Purpose: The goal of the present study was to investigate the value of modification reflection prompts (“think ahead”) as a complementary reflective framework during the teacher preparatory program, beyond the more traditional judgment reflection prompts (“think back”). In particular, we examined how preservice science teachers may capitalize on learning from modification prompts versus judgment prompts versus both (“think back” and “think ahead”), compared with learning from generic prompts (“stop and think”) based on the IMPROVE model oriented to TPCK. We examined these four treatments’ effects on preservice teachers’ actual design of science lessons and development of their own self-reflection abilities.
Participants: Participants were 199 first-year preservice science teachers in their preparatory programs at a university in central Israel.
Research Design: We created a quasi-experimental opportunity for four groups of preservice science teachers to systematically contemplate ready-made TPCK-oriented lesson designs. Each used one of four different reflective methods (the independent variable): modification, judgment, combined modification+judgment, or generic prompts. Then we examined the differential contribution of these treatment methods to the two dependent variables: (1) preservice teachers’ skills for designing actual science lessons and (2) their judgment-type and modification-type self-reflection ability regarding the planning, monitoring, and evaluation phases of their lesson-design process.
Data Collection and Analysis: Data were scored by coding schemes and were analyzed by multivariate analysis of variance and follow-up analyses of variance with repeated measures.

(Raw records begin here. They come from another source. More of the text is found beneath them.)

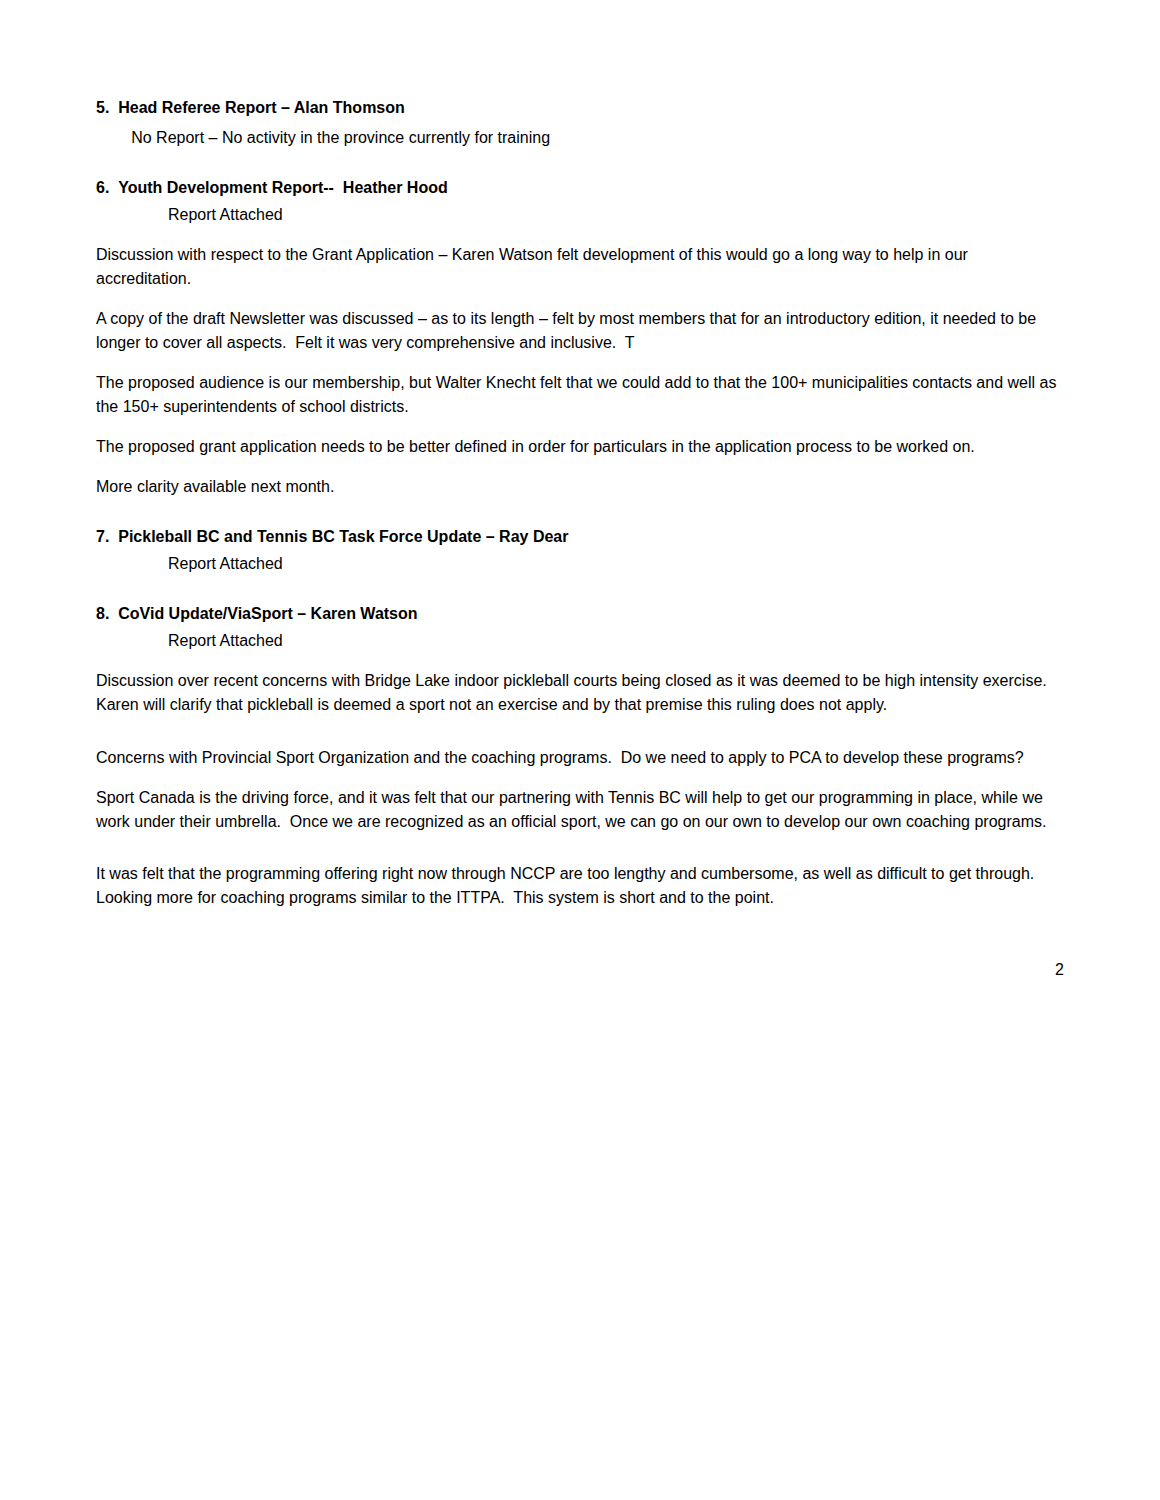5. Head Referee Report – Alan Thomson
No Report – No activity in the province currently for training
6. Youth Development Report-- Heather Hood
Report Attached
Discussion with respect to the Grant Application – Karen Watson felt development of this would go a long way to help in our accreditation.
A copy of the draft Newsletter was discussed – as to its length – felt by most members that for an introductory edition, it needed to be longer to cover all aspects. Felt it was very comprehensive and inclusive. T
The proposed audience is our membership, but Walter Knecht felt that we could add to that the 100+ municipalities contacts and well as the 150+ superintendents of school districts.
The proposed grant application needs to be better defined in order for particulars in the application process to be worked on.
More clarity available next month.
7. Pickleball BC and Tennis BC Task Force Update – Ray Dear
Report Attached
8. CoVid Update/ViaSport – Karen Watson
Report Attached
Discussion over recent concerns with Bridge Lake indoor pickleball courts being closed as it was deemed to be high intensity exercise. Karen will clarify that pickleball is deemed a sport not an exercise and by that premise this ruling does not apply.
Concerns with Provincial Sport Organization and the coaching programs. Do we need to apply to PCA to develop these programs?
Sport Canada is the driving force, and it was felt that our partnering with Tennis BC will help to get our programming in place, while we work under their umbrella. Once we are recognized as an official sport, we can go on our own to develop our own coaching programs.
It was felt that the programming offering right now through NCCP are too lengthy and cumbersome, as well as difficult to get through. Looking more for coaching programs similar to the ITTPA. This system is short and to the point.
2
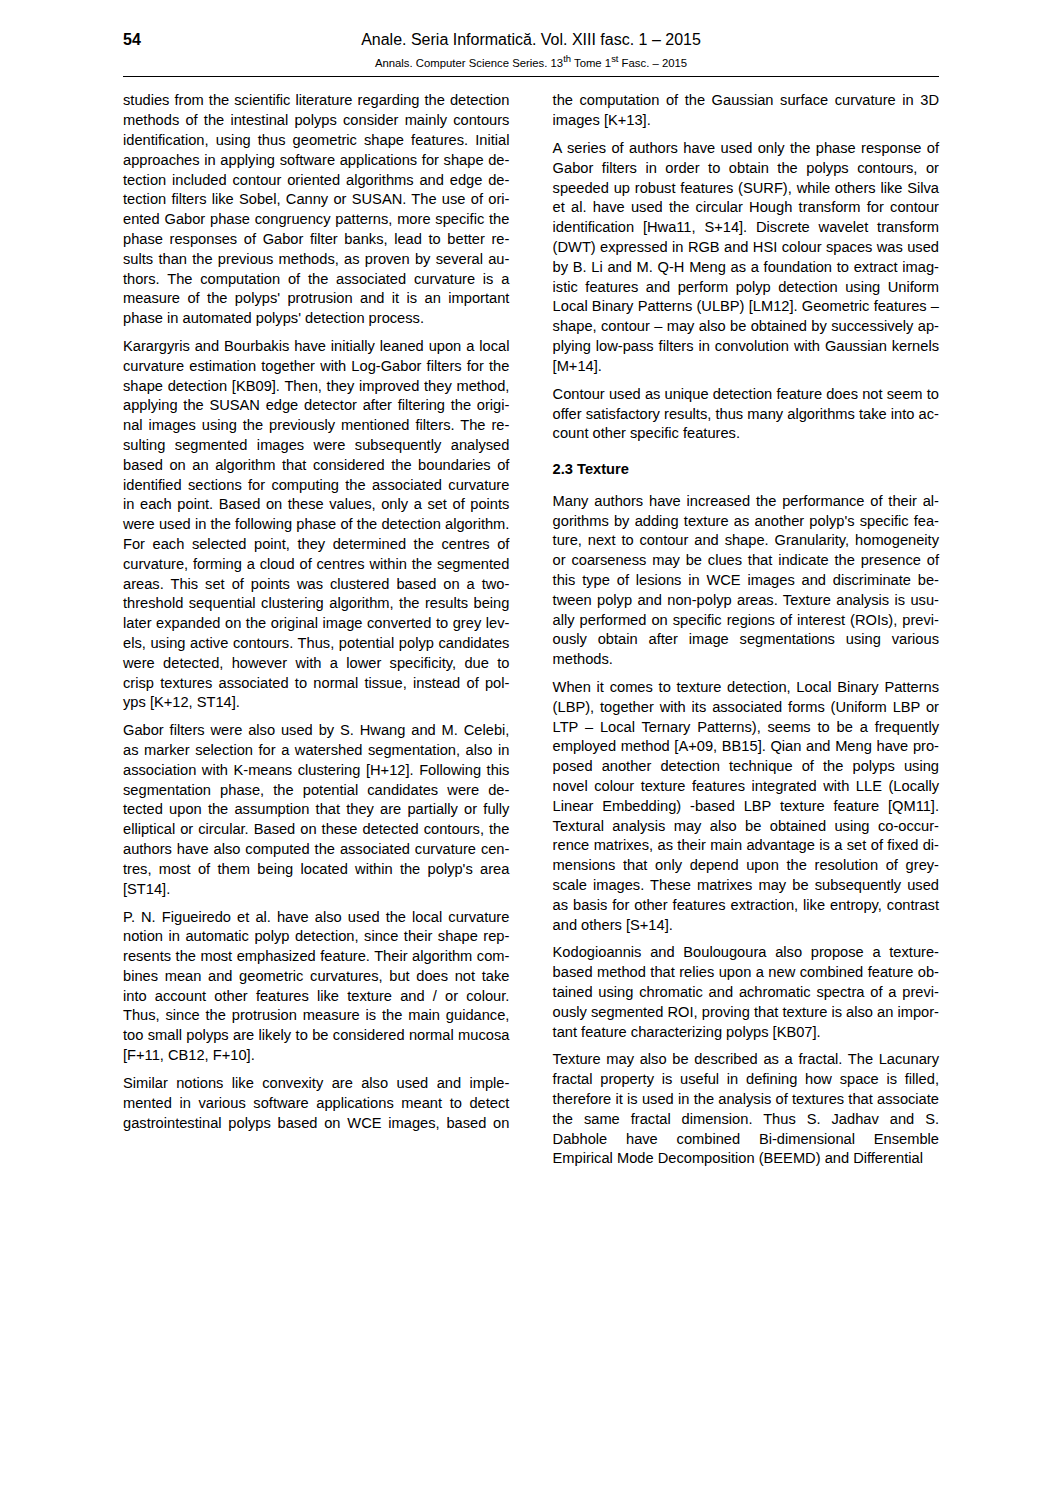54
Anale. Seria Informatică. Vol. XIII fasc. 1 – 2015
Annals. Computer Science Series. 13th Tome 1st Fasc. – 2015
studies from the scientific literature regarding the detection methods of the intestinal polyps consider mainly contours identification, using thus geometric shape features. Initial approaches in applying software applications for shape detection included contour oriented algorithms and edge detection filters like Sobel, Canny or SUSAN. The use of oriented Gabor phase congruency patterns, more specific the phase responses of Gabor filter banks, lead to better results than the previous methods, as proven by several authors. The computation of the associated curvature is a measure of the polyps' protrusion and it is an important phase in automated polyps' detection process.
Karargyris and Bourbakis have initially leaned upon a local curvature estimation together with Log-Gabor filters for the shape detection [KB09]. Then, they improved they method, applying the SUSAN edge detector after filtering the original images using the previously mentioned filters. The resulting segmented images were subsequently analysed based on an algorithm that considered the boundaries of identified sections for computing the associated curvature in each point. Based on these values, only a set of points were used in the following phase of the detection algorithm. For each selected point, they determined the centres of curvature, forming a cloud of centres within the segmented areas. This set of points was clustered based on a two-threshold sequential clustering algorithm, the results being later expanded on the original image converted to grey levels, using active contours. Thus, potential polyp candidates were detected, however with a lower specificity, due to crisp textures associated to normal tissue, instead of polyps [K+12, ST14].
Gabor filters were also used by S. Hwang and M. Celebi, as marker selection for a watershed segmentation, also in association with K-means clustering [H+12]. Following this segmentation phase, the potential candidates were detected upon the assumption that they are partially or fully elliptical or circular. Based on these detected contours, the authors have also computed the associated curvature centres, most of them being located within the polyp's area [ST14].
P. N. Figueiredo et al. have also used the local curvature notion in automatic polyp detection, since their shape represents the most emphasized feature. Their algorithm combines mean and geometric curvatures, but does not take into account other features like texture and / or colour. Thus, since the protrusion measure is the main guidance, too small polyps are likely to be considered normal mucosa [F+11, CB12, F+10].
Similar notions like convexity are also used and implemented in various software applications meant to detect gastrointestinal polyps based on WCE images, based on the computation of the Gaussian surface curvature in 3D images [K+13].
A series of authors have used only the phase response of Gabor filters in order to obtain the polyps contours, or speeded up robust features (SURF), while others like Silva et al. have used the circular Hough transform for contour identification [Hwa11, S+14]. Discrete wavelet transform (DWT) expressed in RGB and HSI colour spaces was used by B. Li and M. Q-H Meng as a foundation to extract imagistic features and perform polyp detection using Uniform Local Binary Patterns (ULBP) [LM12]. Geometric features – shape, contour – may also be obtained by successively applying low-pass filters in convolution with Gaussian kernels [M+14].
Contour used as unique detection feature does not seem to offer satisfactory results, thus many algorithms take into account other specific features.
2.3 Texture
Many authors have increased the performance of their algorithms by adding texture as another polyp's specific feature, next to contour and shape. Granularity, homogeneity or coarseness may be clues that indicate the presence of this type of lesions in WCE images and discriminate between polyp and non-polyp areas. Texture analysis is usually performed on specific regions of interest (ROIs), previously obtain after image segmentations using various methods.
When it comes to texture detection, Local Binary Patterns (LBP), together with its associated forms (Uniform LBP or LTP – Local Ternary Patterns), seems to be a frequently employed method [A+09, BB15]. Qian and Meng have proposed another detection technique of the polyps using novel colour texture features integrated with LLE (Locally Linear Embedding) -based LBP texture feature [QM11]. Textural analysis may also be obtained using co-occurrence matrixes, as their main advantage is a set of fixed dimensions that only depend upon the resolution of grey-scale images. These matrixes may be subsequently used as basis for other features extraction, like entropy, contrast and others [S+14].
Kodogioannis and Boulougoura also propose a texture-based method that relies upon a new combined feature obtained using chromatic and achromatic spectra of a previously segmented ROI, proving that texture is also an important feature characterizing polyps [KB07].
Texture may also be described as a fractal. The Lacunary fractal property is useful in defining how space is filled, therefore it is used in the analysis of textures that associate the same fractal dimension. Thus S. Jadhav and S. Dabhole have combined Bi-dimensional Ensemble Empirical Mode Decomposition (BEEMD) and Differential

Findings: Results indicated that preservice teachers who contemplated a combination of both judgment and modification reflections in treatment improved more in their lesson-design skills and in their self-reflection ability (of both types at the three phases), compared with preservice teachers who contemplated only a single type of reflective prompt (generic or only judgment or modification). Lasting effects (after a semester without the IMPROVE model, prompts, or TPCK focus) revealed that the combined approach continued to significantly outperform the single approaches.
Recommendations: The current study reinterprets the instructional-reflective framework of teacher education programs to include modification reflection too as a means of developing preservice teachers’ capacity to integrate technology in their lesson designs.